▶ The problem:
Copy out the source text of every entry below word for word, omitting the pictures.

::::::::::

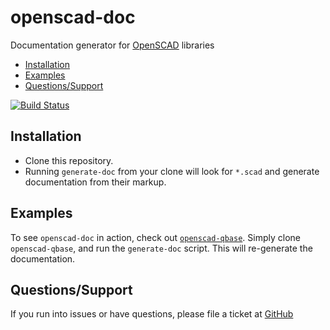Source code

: # openscad-doc

Documentation generator for [OpenSCAD](http://www.openscad.org/) libraries

* [Installation](#installation)
* [Examples](#examples)
* [Questions/Support](#questionssupport)

[![Build Status](https://travis-ci.org/little-blossom/openscad-doc.svg?branch=master)](https://travis-ci.org/little-blossom/openscad-doc)

## Installation

* Clone this repository.
* Running `generate-doc` from your clone will look for `*.scad` and generate documentation from their markup.

## Examples

To see `openscad-doc` in action, check out [`openscad-qbase`](https://github.com/little-blossom/openscad-qbase). Simply clone `openscad-qbase`, and run the `generate-doc` script. This will re-generate the documentation.

## Questions/Support

If you run into issues or have questions, please file a ticket at [GitHub](https://github.com/little-blossom/openscad-doc/issues/new)
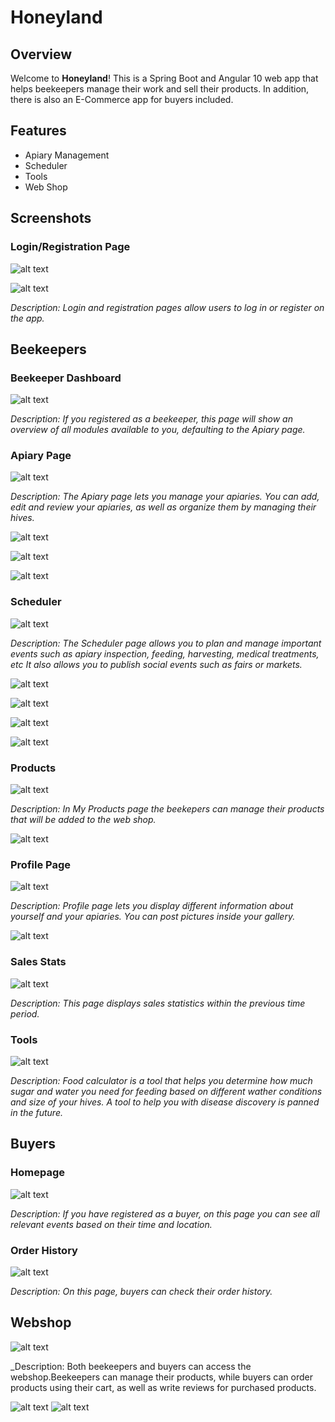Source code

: # Honeyland

## Overview

Welcome to **Honeyland**! This is a Spring Boot and Angular 10 web app that helps beekeepers manage their work and sell their products. In addition, there is also an E-Commerce app for buyers included.

## Features

- Apiary Management
- Scheduler
- Tools
- Web Shop
  
## Screenshots

### Login/Registration Page

![alt text](images/image1.png)

![alt text](images/image1-1.png)

_Description: Login and registration pages allow users to log in or register on the app._

## Beekeepers

### Beekeeper Dashboard

![alt text](images/image1-2.png)

_Description: If you registered as a beekeeper, this page will show an overview of all modules available to you, defaulting to the Apiary page._

### Apiary Page

![alt text](images/image-3.png)

_Description: The Apiary page lets you manage your apiaries. You can add, edit and review your apiaries, as well as organize them by managing their hives._

![alt text](images/image-4.png)

![alt text](images/image-5.png)

![alt text](images/image-6.png)

### Scheduler

![alt text](images/image-7.png)

_Description: The Scheduler page allows you to plan and manage important events such as apiary inspection, feeding, harvesting, medical treatments, etc It also allows you to publish social events such as fairs or markets._

![alt text](images/image-8.png)

![alt text](images/image-9.png)

![alt text](images/image-10.png)

![alt text](images/image-11.png)

### Products

![alt text](images/image-12.png)

_Description: In My Products page the beekepers can manage their products that will be added to the web shop._

![alt text](images/image-13.png)

### Profile Page

![alt text](images/image-14.png)

_Description: Profile page lets you display different information about yourself and your apiaries. You can post pictures inside your gallery._

![alt text](images/image-15.png)

### Sales Stats

![alt text](images/image-16.png)

_Description: This page displays sales statistics within the previous time period._

### Tools

![alt text](images/image-17.png)

_Description: Food calculator is a tool that helps you determine how much sugar and water you need for feeding based on different wather conditions and size of your hives. A tool to help you with disease discovery is panned in the future._

## Buyers

### Homepage

![alt text](images/image-18.png)

_Description: If you have registered as a buyer, on this page you can see all relevant events based on their time and location._

### Order History

![alt text](images/image-20.png)

_Description: On this page, buyers can check their order history._

## Webshop

![alt text](images/image-19.png)

_Description: Both beekeepers and buyers can access the webshop.Beekeepers can manage their products, while buyers can order products using their cart, as well as write reviews for purchased products.

![alt text](images/image-21.png)
![alt text](images/image-22.png)
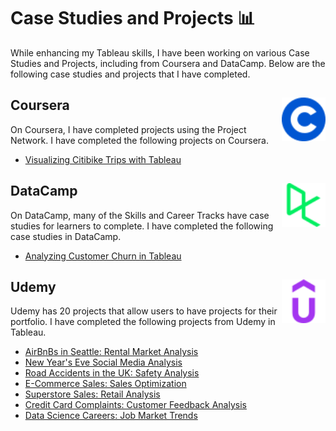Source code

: # Case Studies and Projects 📊

While enhancing my Tableau skills, I have been working on various Case Studies and Projects, including from Coursera and DataCamp. Below are the following case studies and projects that I have completed.

## Coursera <img src="https://github.com/englands/Tableau/blob/38a15db4471d8f00d2d43b92e3f61bc804983337/Case%20Studies%20and%20Projects/Logos/coursera-color.svg" alt="Coursera logo" width=70 align=right>
On Coursera, I have completed projects using the Project Network. I have completed the following projects on Coursera.
- [Visualizing Citibike Trips with Tableau](https://github.com/englands/Tableau/tree/main/Case%20Studies%20and%20Projects/Coursera%20Project%20Network/Visualizing%20Citibike%20Trips%20with%20Tableau)

## DataCamp <img src="https://github.com/englands/Tableau/blob/fc630d9f0f02ff02232df12893d9971db6d8aa44/Case%20Studies%20and%20Projects/Logos/datacamp-color.svg" alt="Datacamp Logo" width=70 align=right>
On DataCamp, many of the Skills and Career Tracks have case studies for learners to complete. I have completed the following case studies in DataCamp.
- [Analyzing Customer Churn in Tableau](https://github.com/englands/Tableau/tree/main/Case%20Studies%20and%20Projects/DataCamp/Analyzing%20Customer%20Churn)

## Udemy <img src="https://github.com/englands/Tableau/blob/adcb19bd0940fc5d6667035e1138b354898b3b59/Case%20Studies%20and%20Projects/Logos/udemy-color.svg" alt="Udemy Logo" width=70 align=right>
Udemy has 20 projects that allow users to have projects for their portfolio. I have completed the following projects from Udemy in Tableau.
- [AirBnBs in Seattle: Rental Market Analysis](https://github.com/englands/Tableau/tree/main/Case%20Studies%20and%20Projects/Udemy/AirBnBs%20in%20Seattle%3A%20Rental%20Market%20Analysis)
- [New Year's Eve Social Media Analysis](https://github.com/englands/Tableau/tree/main/Case%20Studies%20and%20Projects/Udemy/New%20Year's%20Eve%20Social%20Media%20Analysis)
- [Road Accidents in the UK: Safety Analysis](https://github.com/englands/Tableau/tree/main/Case%20Studies%20and%20Projects/Udemy/Road%20Accidents%20in%20the%20UK%3A%20Safety%20Analysis)
- [E-Commerce Sales: Sales Optimization](https://github.com/englands/Tableau/tree/main/Case%20Studies%20and%20Projects/Udemy/E-Commerce%20Sales%3A%20Sales%20Optimization)
- [Superstore Sales: Retail Analysis](https://github.com/englands/Tableau/tree/main/Case%20Studies%20and%20Projects/Udemy/Superstore%20Sales%3A%20Retail%20Analysis)
- [Credit Card Complaints: Customer Feedback Analysis](https://github.com/englands/Tableau/tree/main/Case%20Studies%20and%20Projects/Udemy/Credit%20Card%20Complaints%3A%20Customer%20Feedback%20Analysis)
- [Data Science Careers: Job Market Trends](https://github.com/englands/Tableau/tree/main/Case%20Studies%20and%20Projects/Udemy/Data%20Science%20Careers%3A%20Job%20Market%20Trends)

::::::::::

▶ Written solution:
Source code

: # openscad-doc

Documentation generator for [OpenSCAD](http://www.openscad.org/) libraries

* [Installation](#installation)
* [Examples](#examples)
* [Questions/Support](#questionssupport)

[![Build Status](https://travis-ci.org/little-blossom/openscad-doc.svg?branch=master)](https://travis-ci.org/little-blossom/openscad-doc)

## Installation

* Clone this repository.
* Running `generate-doc` from your clone will look for `*.scad` and generate documentation from their markup.

## Examples

To see `openscad-doc` in action, check out [`openscad-qbase`](https://github.com/little-blossom/openscad-qbase). Simply clone `openscad-qbase`, and run the `generate-doc` script. This will re-generate the documentation.

## Questions/Support

If you run into issues or have questions, please file a ticket at [GitHub](https://github.com/little-blossom/openscad-doc/issues/new)
Source code

: # Honeyland

## Overview

Welcome to **Honeyland**! This is a Spring Boot and Angular 10 web app that helps beekeepers manage their work and sell their products. In addition, there is also an E-Commerce app for buyers included.

## Features

- Apiary Management
- Scheduler
- Tools
- Web Shop
  
## Screenshots

### Login/Registration Page

![alt text](images/image1.png)

![alt text](images/image1-1.png)

_Description: Login and registration pages allow users to log in or register on the app._

## Beekeepers

### Beekeeper Dashboard

![alt text](images/image1-2.png)

_Description: If you registered as a beekeeper, this page will show an overview of all modules available to you, defaulting to the Apiary page._

### Apiary Page

![alt text](images/image-3.png)

_Description: The Apiary page lets you manage your apiaries. You can add, edit and review your apiaries, as well as organize them by managing their hives._

![alt text](images/image-4.png)

![alt text](images/image-5.png)

![alt text](images/image-6.png)

### Scheduler

![alt text](images/image-7.png)

_Description: The Scheduler page allows you to plan and manage important events such as apiary inspection, feeding, harvesting, medical treatments, etc It also allows you to publish social events such as fairs or markets._

![alt text](images/image-8.png)

![alt text](images/image-9.png)

![alt text](images/image-10.png)

![alt text](images/image-11.png)

### Products

![alt text](images/image-12.png)

_Description: In My Products page the beekepers can manage their products that will be added to the web shop._

![alt text](images/image-13.png)

### Profile Page

![alt text](images/image-14.png)

_Description: Profile page lets you display different information about yourself and your apiaries. You can post pictures inside your gallery._

![alt text](images/image-15.png)

### Sales Stats

![alt text](images/image-16.png)

_Description: This page displays sales statistics within the previous time period._

### Tools

![alt text](images/image-17.png)

_Description: Food calculator is a tool that helps you determine how much sugar and water you need for feeding based on different wather conditions and size of your hives. A tool to help you with disease discovery is panned in the future._

## Buyers

### Homepage

![alt text](images/image-18.png)

_Description: If you have registered as a buyer, on this page you can see all relevant events based on their time and location._

### Order History

![alt text](images/image-20.png)

_Description: On this page, buyers can check their order history._

## Webshop

![alt text](images/image-19.png)

_Description: Both beekeepers and buyers can access the webshop.Beekeepers can manage their products, while buyers can order products using their cart, as well as write reviews for purchased products.

![alt text](images/image-21.png)
![alt text](images/image-22.png)
Source code

: # Case Studies and Projects 📊

While enhancing my Tableau skills, I have been working on various Case Studies and Projects, including from Coursera and DataCamp. Below are the following case studies and projects that I have completed.

## Coursera <img src="https://github.com/englands/Tableau/blob/38a15db4471d8f00d2d43b92e3f61bc804983337/Case%20Studies%20and%20Projects/Logos/coursera-color.svg" alt="Coursera logo" width=70 align=right>
On Coursera, I have completed projects using the Project Network. I have completed the following projects on Coursera.
- [Visualizing Citibike Trips with Tableau](https://github.com/englands/Tableau/tree/main/Case%20Studies%20and%20Projects/Coursera%20Project%20Network/Visualizing%20Citibike%20Trips%20with%20Tableau)

## DataCamp <img src="https://github.com/englands/Tableau/blob/fc630d9f0f02ff02232df12893d9971db6d8aa44/Case%20Studies%20and%20Projects/Logos/datacamp-color.svg" alt="Datacamp Logo" width=70 align=right>
On DataCamp, many of the Skills and Career Tracks have case studies for learners to complete. I have completed the following case studies in DataCamp.
- [Analyzing Customer Churn in Tableau](https://github.com/englands/Tableau/tree/main/Case%20Studies%20and%20Projects/DataCamp/Analyzing%20Customer%20Churn)

## Udemy <img src="https://github.com/englands/Tableau/blob/adcb19bd0940fc5d6667035e1138b354898b3b59/Case%20Studies%20and%20Projects/Logos/udemy-color.svg" alt="Udemy Logo" width=70 align=right>
Udemy has 20 projects that allow users to have projects for their portfolio. I have completed the following projects from Udemy in Tableau.
- [AirBnBs in Seattle: Rental Market Analysis](https://github.com/englands/Tableau/tree/main/Case%20Studies%20and%20Projects/Udemy/AirBnBs%20in%20Seattle%3A%20Rental%20Market%20Analysis)
- [New Year's Eve Social Media Analysis](https://github.com/englands/Tableau/tree/main/Case%20Studies%20and%20Projects/Udemy/New%20Year's%20Eve%20Social%20Media%20Analysis)
- [Road Accidents in the UK: Safety Analysis](https://github.com/englands/Tableau/tree/main/Case%20Studies%20and%20Projects/Udemy/Road%20Accidents%20in%20the%20UK%3A%20Safety%20Analysis)
- [E-Commerce Sales: Sales Optimization](https://github.com/englands/Tableau/tree/main/Case%20Studies%20and%20Projects/Udemy/E-Commerce%20Sales%3A%20Sales%20Optimization)
- [Superstore Sales: Retail Analysis](https://github.com/englands/Tableau/tree/main/Case%20Studies%20and%20Projects/Udemy/Superstore%20Sales%3A%20Retail%20Analysis)
- [Credit Card Complaints: Customer Feedback Analysis](https://github.com/englands/Tableau/tree/main/Case%20Studies%20and%20Projects/Udemy/Credit%20Card%20Complaints%3A%20Customer%20Feedback%20Analysis)
- [Data Science Careers: Job Market Trends](https://github.com/englands/Tableau/tree/main/Case%20Studies%20and%20Projects/Udemy/Data%20Science%20Careers%3A%20Job%20Market%20Trends)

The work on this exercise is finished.